PROBLEM: Reproduce the lines below verbatim. Pictures are to be omitted.

◆ ◆ ◆ ◆ ◆

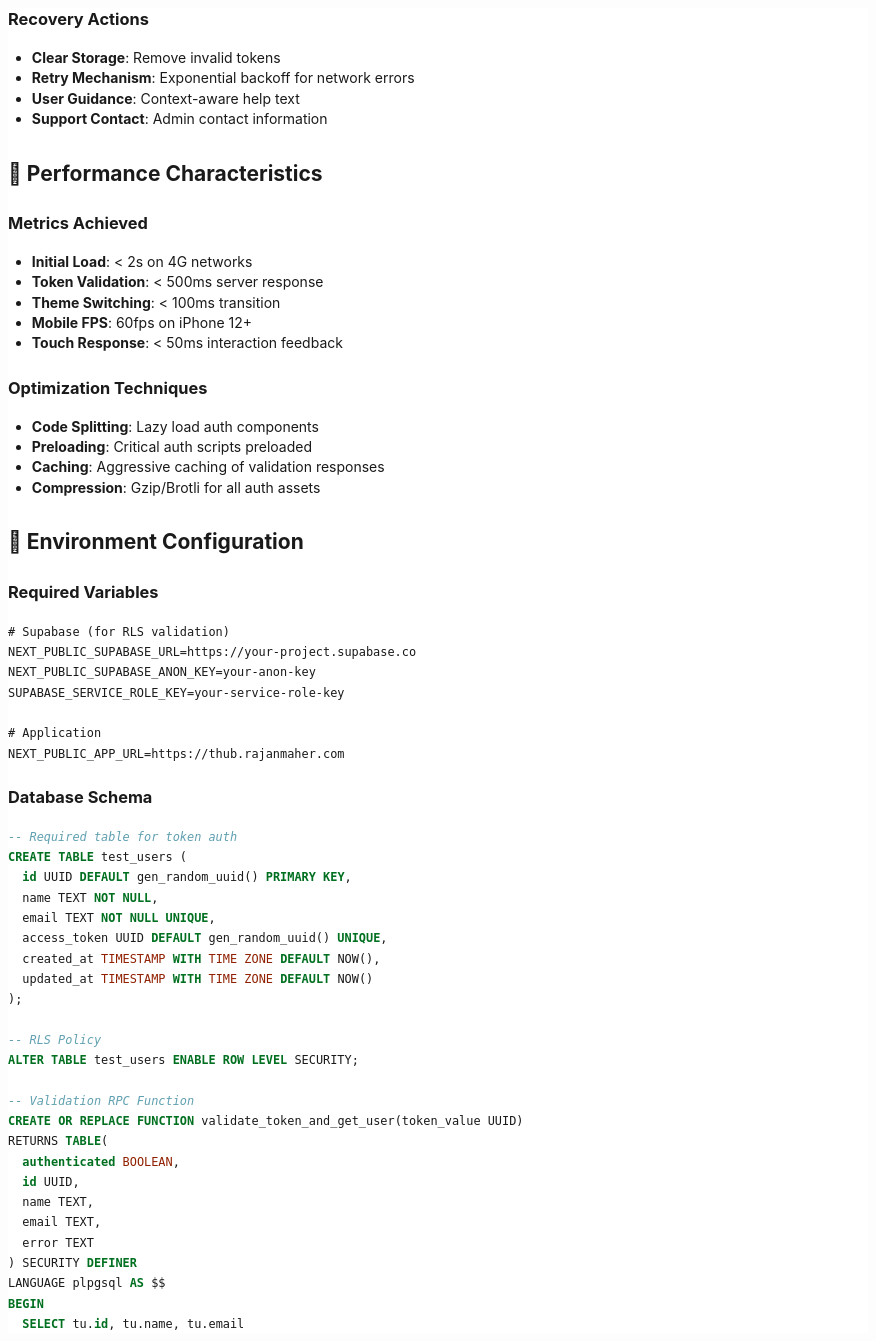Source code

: ### Recovery Actions
- **Clear Storage**: Remove invalid tokens
- **Retry Mechanism**: Exponential backoff for network errors
- **User Guidance**: Context-aware help text
- **Support Contact**: Admin contact information

## 🎯 Performance Characteristics

### Metrics Achieved
- **Initial Load**: < 2s on 4G networks
- **Token Validation**: < 500ms server response
- **Theme Switching**: < 100ms transition
- **Mobile FPS**: 60fps on iPhone 12+
- **Touch Response**: < 50ms interaction feedback

### Optimization Techniques
- **Code Splitting**: Lazy load auth components
- **Preloading**: Critical auth scripts preloaded
- **Caching**: Aggressive caching of validation responses
- **Compression**: Gzip/Brotli for all auth assets

## 🔧 Environment Configuration

### Required Variables
```env
# Supabase (for RLS validation)
NEXT_PUBLIC_SUPABASE_URL=https://your-project.supabase.co
NEXT_PUBLIC_SUPABASE_ANON_KEY=your-anon-key
SUPABASE_SERVICE_ROLE_KEY=your-service-role-key

# Application
NEXT_PUBLIC_APP_URL=https://thub.rajanmaher.com
```

### Database Schema
```sql
-- Required table for token auth
CREATE TABLE test_users (
  id UUID DEFAULT gen_random_uuid() PRIMARY KEY,
  name TEXT NOT NULL,
  email TEXT NOT NULL UNIQUE,
  access_token UUID DEFAULT gen_random_uuid() UNIQUE,
  created_at TIMESTAMP WITH TIME ZONE DEFAULT NOW(),
  updated_at TIMESTAMP WITH TIME ZONE DEFAULT NOW()
);

-- RLS Policy
ALTER TABLE test_users ENABLE ROW LEVEL SECURITY;

-- Validation RPC Function
CREATE OR REPLACE FUNCTION validate_token_and_get_user(token_value UUID)
RETURNS TABLE(
  authenticated BOOLEAN,
  id UUID,
  name TEXT,
  email TEXT,
  error TEXT
) SECURITY DEFINER
LANGUAGE plpgsql AS $$
BEGIN
  SELECT tu.id, tu.name, tu.email
```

◆ ◆ ◆ ◆ ◆

EXERCISE ANSWER:
Source code

: ### Recovery Actions
- **Clear Storage**: Remove invalid tokens
- **Retry Mechanism**: Exponential backoff for network errors
- **User Guidance**: Context-aware help text
- **Support Contact**: Admin contact information

## 🎯 Performance Characteristics

### Metrics Achieved
- **Initial Load**: < 2s on 4G networks
- **Token Validation**: < 500ms server response
- **Theme Switching**: < 100ms transition
- **Mobile FPS**: 60fps on iPhone 12+
- **Touch Response**: < 50ms interaction feedback

### Optimization Techniques
- **Code Splitting**: Lazy load auth components
- **Preloading**: Critical auth scripts preloaded
- **Caching**: Aggressive caching of validation responses
- **Compression**: Gzip/Brotli for all auth assets

## 🔧 Environment Configuration

### Required Variables
```env
# Supabase (for RLS validation)
NEXT_PUBLIC_SUPABASE_URL=https://your-project.supabase.co
NEXT_PUBLIC_SUPABASE_ANON_KEY=your-anon-key
SUPABASE_SERVICE_ROLE_KEY=your-service-role-key

# Application
NEXT_PUBLIC_APP_URL=https://thub.rajanmaher.com
```

### Database Schema
```sql
-- Required table for token auth
CREATE TABLE test_users (
  id UUID DEFAULT gen_random_uuid() PRIMARY KEY,
  name TEXT NOT NULL,
  email TEXT NOT NULL UNIQUE,
  access_token UUID DEFAULT gen_random_uuid() UNIQUE,
  created_at TIMESTAMP WITH TIME ZONE DEFAULT NOW(),
  updated_at TIMESTAMP WITH TIME ZONE DEFAULT NOW()
);

-- RLS Policy
ALTER TABLE test_users ENABLE ROW LEVEL SECURITY;

-- Validation RPC Function
CREATE OR REPLACE FUNCTION validate_token_and_get_user(token_value UUID)
RETURNS TABLE(
  authenticated BOOLEAN,
  id UUID,
  name TEXT,
  email TEXT,
  error TEXT
) SECURITY DEFINER
LANGUAGE plpgsql AS $$
BEGIN
  SELECT tu.id, tu.name, tu.email
```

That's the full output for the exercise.